Bizarre Indexing and Metadata Problems
I suspected that there was something wrong with the PDF indexing as the ratio of documents to words was very odd (4087 documents - each averaging over 10 pages - but only 308278 words indexed. So I decided to take a one page Word document that I had written (575 words), convert it to PDF and then import it into Zotero. By reflex, after I had imported the PDF, I requested a retrieve of metadata. Of course it should have returned failure as the document was one I had just written and it had never been published anywhere. Imagine my surprise when I was told that said document was a book written by Saul Bellow entitled Seize the Day. When I checked the indexing statistics, it now read 4088 documents (correct) but 308280 words (it claims to have added just two words out of the entire document. Can anyone give me a clue what is going on and how to work around it ? I'd really like to have my documents indexed and would like a clue how Zotero decided that my one pager had been written by Saul Bellow who fortunately is no longer around to take insult at my woeful writing skills.

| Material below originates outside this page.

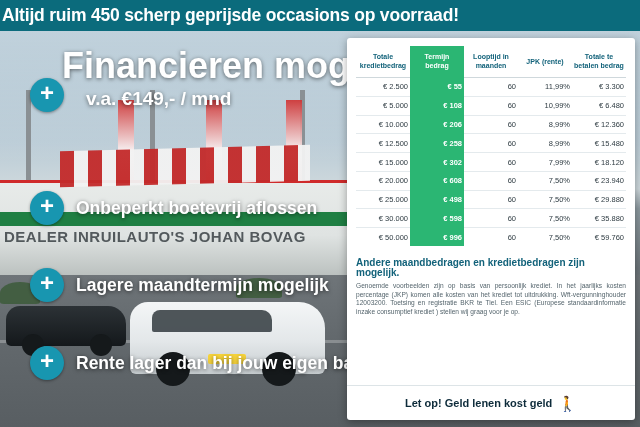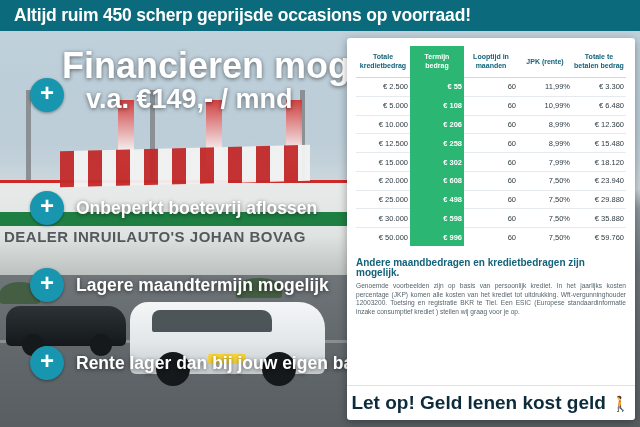"Altijd ruim 450 scherp geprijsde" #top-banner { padding-left: 14px -> 2px }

If you provide a Debug ID for the Retrieve Metadata attempt, we can take a look.
I'm still confused on the word count issue. Before I posted, I went to the Oxford English dictionary and it said there were only 141,000 distinct words and a few tens of thousands of obsolete words. Together that does not come close to the 308,000 words the index summary says are there. Since you wrote the code you obviously know what is going on but I am curious whether you count words with and without pluralizing suffixes etc as one word or different words....
Thanks
Do you want me to continue submitting these as I find them or just wait until you have another update and see if they persist despite all the other things you are fixing ? I do not want to inundate you with related problems.
I think Zotero is fabulous and am moving my entire cache of references to it.
Feel free to post that one, and then maybe hold off until after the next release.
Thanks